Is a single drive in the enclosure reported as bad? SAS controllers are designed for working with large numbers of external drives in enclosures, and some offer the neat feature of being able to blink the status LED of a particular drive in an enclosure to help you find it. The enclosure itself may be able to identify certain drive failures with a status LED.
If you are having trouble getting any of the drives in an enclosure to work, check the fan-out cable, make sure that the drives, adapter and enclosure are all certified as compatible by the adapter maker, and of course, check the enclosure power. It also pays never to mix SAS and SATA drives in an enclosure, even if the specs appear to support it. It doesn't make any sense to use an SAS enclosure as a dumping ground for random drives when performance and reliability are the only justification for the cost.
Does the SAS adapter BIOS see every drive? If you are having trouble with a single drive, check the connections, try replacing the cable, try swapping the drive power if it doesn't spin up. Download the test software from the drive maker for SAS drives for full diagnostics. SATA drives aren't supported quite as well by the manufacturer's software, but there should be some test software available.
Did an auto rebuild initiated by the RAID result in failure? The time to test your RAID implementation is before it fails, not after, and you should follow the adapter maker's guidelines for testing, don't just pull the power plug on one of your server drives to see what happens. In the event an auto rebuild fails, check the obvious things first, like that the replacement hard drive is at least as large as the failed drive, that it's on the adapter manufacturer compatibility list, that it's the same technology (SAS or SATA), and that it's been initialized. Otherwise, you'll want to try a manual rebuild after consulting the documentation for your adapter.
Are you using a mixture of SAS and SATA drives? Many SAS controllers support a mix of SAS and SATA drives but that doesn't mean it's a good idea. Sometimes people start with an SAS RAID and get sticker shock when they need to replace a single drive, comparing the SAS to SATA pricing. But there's little reason to invest in an SAS controller and any SAS drives if you're going to end up mixing the technologies, and it can result in compatibility problems, even if the adapter maker states that the drives are supported.
Have you flashed the adapter BIOS? Unless you have specific instructions from the adapter maker that you need to flash the adapter BIOS for compatibility reasons, it's a sort of last ditch measure. The adapter maker is the only source for the BIOS upgrade, and they should also supply a program and detailed instructions for carrying out the update.
If you've already flashed the BIOS and none of the drives in the array are bad, go back to the adapter maker's website and check compatibility of the adapter with the motherboard and with all attached SAS devices, by model and manufacturer. If you've been trying to install drives in a new enclosure, take one out and mount it in the PC just to see if it will function there. The fan-out cables for SAS are the apex of PC cabling, so inspect them carefully and make sure you're using a quality cable.

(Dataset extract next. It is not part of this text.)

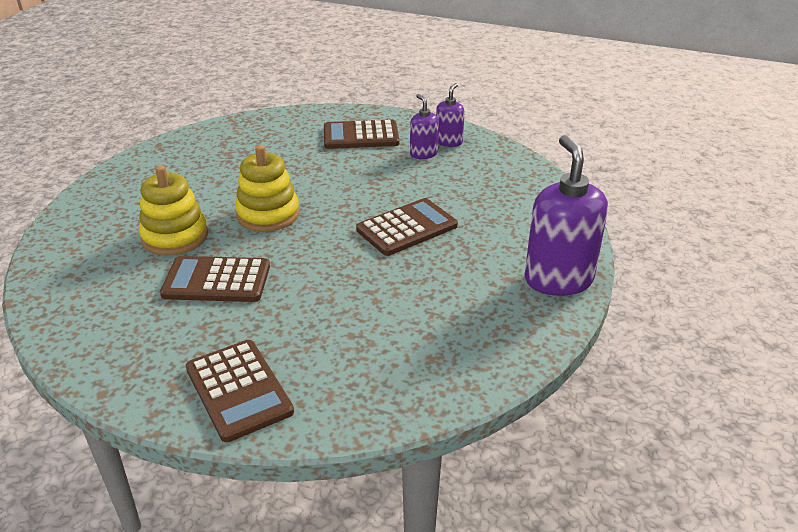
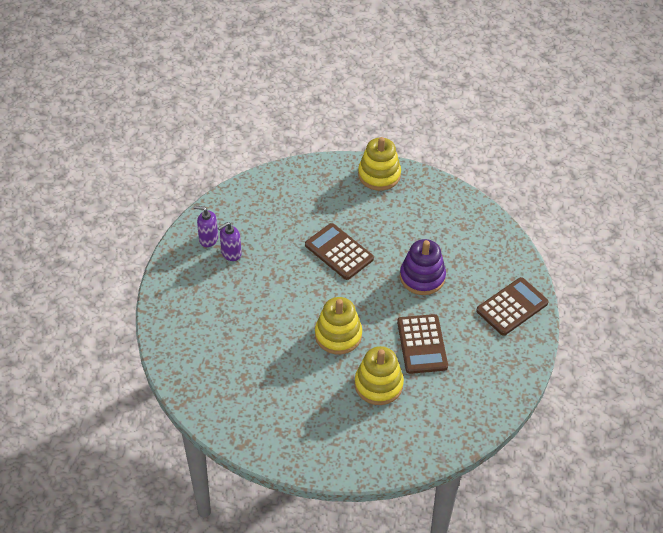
camera: 100 degrees left, 15 degrees up
(338, 297) = (422, 277): none -> purple stacking toy
(361, 136) = (205, 298): brown calculator -> none
(558, 279) = (379, 175): purple soap dispenser -> yellow stacking toy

If all of the hardware is in good working order, at least as far as you can determine by status LEDs and the adapter BIOS reporting for the drives, the problem is likely in the operating system setup. Make sure that the adapter and the operating system have been tested together, that any updated drivers have been installed, and try the adapter maker's support forums. Just because an SAS adapter is new and came with a DVD that included drivers for your operating system doesn't mean they are up to date.